■ Task details
According to the notes on mistake in contract law, what price did Mrs Johnson say she had believed the land was being sold for?

■ Page text
------
Yet another way of looking at the case is to ask whether the law should intervene if it can be shown that the seller knew that the buyer was making a mistake and kept quiet. This analysis at least is based on a doctrine of mistake whereas the other two are simply application of the objective test to ascertain what was the contract made between the parties. There is clearly a moral dimension to this last type of analysis. To what extent should the law impose an obligation to look out for the interests of the other party?

The case book deals with these problems on p 1017-1018.

These kinds of issues came before the High Court in what is Australia's leading case on mistake.

Taylor v Johnson (HPH 1021) Mrs Johnson granted an option to Mr Taylor to purchase her land. The land comprised two lots of about 5 acres each. The price on the option was $15,000. Mr Taylor exercised the option and they entered into a written contract where again the purchase price was stated to be $15,000. Later Mrs Johnson refused to go ahead with the sale because she said that she had thought that the sale price was $15,000 per acre, that is, around $150,000. (If you think that exam questions set by lecturers are silly, pause and consider how truth is stranger than fiction.)

The case turned on the issue of whether or not Mr Taylor knew that Mrs Johnson was mistaken. The trial judge said that Mr Taylor did not know and so the judge said that the contract was binding. The NSW Court of Appeal, rather curiously, reversed this crucial finding and held that Mr Taylor did know that Mrs Johnson was mistaken and that the contract should be set aside. This a very odd thing for an appeal court to do because a question of this kind very much turns on the trial judge's assessment of the credibility of the parties. The Court of Appeal did not see the parties in the witness box and it has often been said that an appeal court should be very slow to change what the trial judge has decided on questions of evidence. There was a very vigorous dissent by Dawson J in the High Court on this point.

Mr Taylor appealed to the High Court.

By a majority the High Court upheld what the Court of Appeal had decided, that is, that Mr Taylor knew that Mrs Johnson was mistaken about the terms, or, more precisely, the crucial term dealing with the price. It is important to note that the majority judges found not only that Mr Taylor knew of the mistake which Mrs Johnson was making but also deliberately set out to ensure that she did not discover her mistake. This, then, was a case of unilateral mistake known to the other party who acted unconscionably in ensuring that the mistake was not discovered.

The High Court had an opportunity to say some important things about the law of mistake in contract. They covered some of the classic cases on mistake in their discussion on pp 1021-1025. The most important point which they make is the recognition of the operation of mistake in equity which renders a contract voidable. They unequivocally adopted Solle v Butcher whereas in earlier High Court cases, the judges had been a bit wary of Solle v Butcher. The discussion of mistake in equity is linked to the objective theory. It seems surprising that as late as 1983 the High Court thought it necessary to reiterate the objective theory but, nevertheless, that is what was done in this case. The connection between the objective theory and the use of equity in mistake cases is that the objective theory is used to ascertain whether the parties have reached agreement and then the equitable doctrine of mistake is used to ascertain whether that agreement should be set aside. This is discussed on p 1022. See in particular the last sentence of 2nd last para p 1022 "The important distinction ..."
------
■ Given material

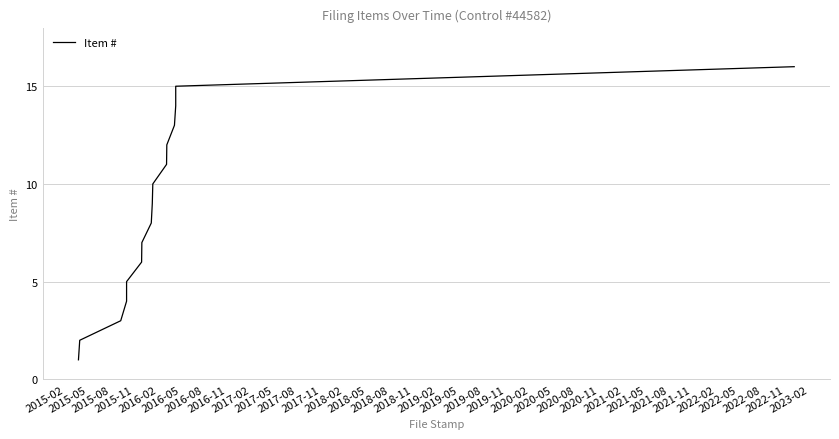

How many lines are shown in the chart?

1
------
■ Output
$15,000 per acre, or around $150,000.